Dass es nicht zu einer zweiten Welle kommt, dafür sorgt auch die Tracing-Einheit des Sanitäramtes. In Detektivarbeit geht sie Infektionsketten nach, ermittelt Menschen, die möglicherweise infiziert sind, damit diese untersucht werden können und im Fall der Fälle Vorsichtsmaßnahmen treffen können, um andere Menschen zu schützen.
Bei rund einem Viertel der täglich gemeldeten Neuansteckungen handelt es sich um Kontaktpersonen, die von der Tracing-Einheit ermittelt worden sind. Es handelt sich also um Personen, die sich bei einer den Behörden bekannten Person angesteckt haben. Zum Zeitpunkt ihres Tests waren diese Personen oft schon in Quarantäne.

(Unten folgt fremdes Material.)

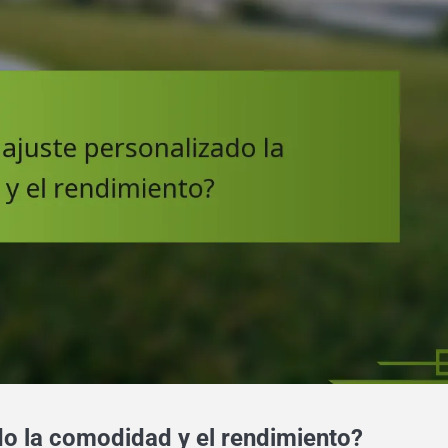
do la comodidad y el rendimiento?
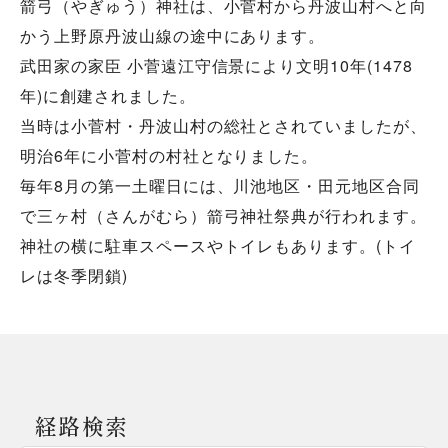
箭弓（やぎゅう）神社は、小菅村から丹波山村へと向
かう上野原丹波山線の途中にあります。
武田家の家臣 小菅遠江守信景により文明10年(1478
年)に創建されました。
当時は小菅村・丹波山村の総社とされていましたが、
明治6年に小菅村の村社となりました。
毎年8月の第一土曜日には、川池地区・田元地区合同
で三ヶ村（さんがむら）箭弓神社祭典が行われます。
神社の横に駐車スペースやトイレもあります。(トイ
レは冬季閉鎖)
経路検索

Starke Mitarbeit in Luxemburg
Laetitia Huiart leitet die Abteilung für Kontaktverfolgung in Luxemburg. Sie äußert sich positiv über die Mitarbeit der Bevölkerung in Luxemburg. Manchmal brauche es ein wenig Überzeugungskraft, aber sie habe den Eindruck, dass die betroffen Menschen sehr gut kooperieren. Es komme nur sehr selten vor, sagt sie, dass jemand sich verweigert. Im Gegenteil: Die meisten Menschen seien sogar damit einverstanden, dass ihr Name genannt wird (und sie nicht anonym bleiben), wenn Kontaktpersonen angerufen werden, die sich möglicherweise bei ihnen angesteckt haben.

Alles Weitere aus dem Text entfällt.